All right, I have a second reason.  “Blessed is he that readeth, and they that hear the words of this prophecy” [Revelation 1:3].  Well, “this prophecy” then, this thing that John has written is a prophecy.  It is something that is going to come to pass.  I have here delineated the great trends of politics and of government, and the Revelation says that the great movement of political power will be toward one great government [Revelation 17:12-13].  That’s what the Revelation says.  And then it points out another thing: that the great movement of religion will be toward one great religion headed up in one great ecclesiastical leader that the Revelator calls the false prophet [Revelation 19:20].  All of these things are given here by prophecy; that is, they are foretelling these events that are going to come to pass when the consummation of the age reaches its apex.

Now it says here that the angel sign-ified it to John [Revelation 1:1].  A sign is that you might know how you’re coming along and how we are on the road.  As I go down the road, here are signs.  It says curve here or railroad crossing there; signs.  So these things are for the comfort and the encouragement of God’s people as we go along through the road of history that stretches out before us.  God has revealed these things to us in order that we might know them and in the midst of darkness, or disaster, or war, or tribulation, or trial that we might lift up our faces for; for our redemption draweth nigh [Luke 21:28].

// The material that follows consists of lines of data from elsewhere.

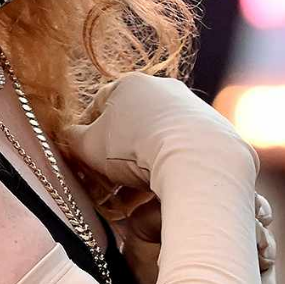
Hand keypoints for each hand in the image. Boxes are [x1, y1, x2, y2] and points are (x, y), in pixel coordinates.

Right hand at [64, 73, 265, 283]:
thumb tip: (67, 138)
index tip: (83, 163)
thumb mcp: (87, 146)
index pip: (98, 107)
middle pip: (130, 126)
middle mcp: (163, 89)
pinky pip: (184, 151)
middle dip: (117, 157)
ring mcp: (193, 108)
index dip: (86, 138)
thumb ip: (72, 140)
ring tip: (135, 199)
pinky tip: (164, 193)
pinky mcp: (217, 131)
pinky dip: (172, 169)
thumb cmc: (134, 147)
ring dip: (143, 167)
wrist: (196, 159)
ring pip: (157, 140)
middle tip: (109, 186)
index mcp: (129, 84)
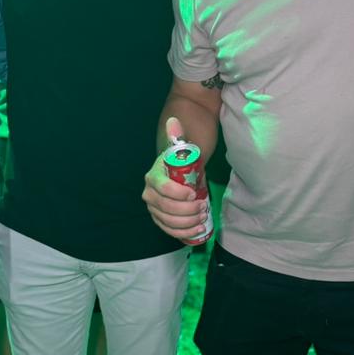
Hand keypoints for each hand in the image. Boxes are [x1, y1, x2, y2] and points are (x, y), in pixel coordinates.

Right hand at [142, 116, 209, 239]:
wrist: (183, 169)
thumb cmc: (184, 158)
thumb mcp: (183, 146)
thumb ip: (177, 135)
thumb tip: (173, 121)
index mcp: (153, 176)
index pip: (162, 189)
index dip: (178, 194)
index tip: (195, 193)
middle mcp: (150, 193)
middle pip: (164, 208)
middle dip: (185, 210)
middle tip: (203, 207)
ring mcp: (155, 208)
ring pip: (167, 221)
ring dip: (186, 223)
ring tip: (202, 217)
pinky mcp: (163, 219)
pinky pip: (169, 230)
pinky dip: (183, 233)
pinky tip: (198, 230)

Now dear people, I ought to quit.  My time is just about gone, but I have just now come to the sermon of this morning hour.  What do you mean, “these things must shortly come to pass,” en tachei, and what do you mean, “for the time is at hand”? [Revelation 1:1-3].  It just hurts my heart to quit.  I must though.  We will pick it up there next time and see how we fare.

It’s very difficult for me take a piece of a sermon and then try to make it into a message that has a real ending and appeal.  This message I prepared today has an ending and an appeal, but I don’t have time to deliver it, and if I had two hours it’d be the same thing.  I’ve tried it.  Once in a while Lee Roy Till will give me the hour early.  Then sometimes other things happen and I get it late.  I can tell no difference at all whether he gives it to me early or whether he gives it to me late.  I still don’t get through.  I suppose one of the joys of heaven will be, if anybody will hear me preach, I’ll get me a little planet out there somewhere and just sit down and have all eternity to finish what I’d like to say.  Just see how it would fare.

You be sure to come back or to listen on the radio.  That is so vital; that has a meaning, “to show unto His servants things which must en tache,” translated, “shortly come to pass.”  “Keep those things which are written therein: for the time is eggus, for the time is near” [Revelation 1:1-3].  Those things have such great meaning, and we must not go on until we speak of them.

Now we’re going to stand in a moment and sing a hymn.  And while we stand and while we sing it, somebody you, give his heart to Jesus.  Somebody you, put his life in the fellowship of our church.  Somebody you, a family, come down the aisle, and give the pastor your hand and say, “Pastor, today I want to put my life in the fellowship of this church.”  Or, “I want to take Jesus as my Savior.”  As the Spirit of Jesus shall lead in the way, as God shall say the word, would you make it this morning?  While we stand and while we sing.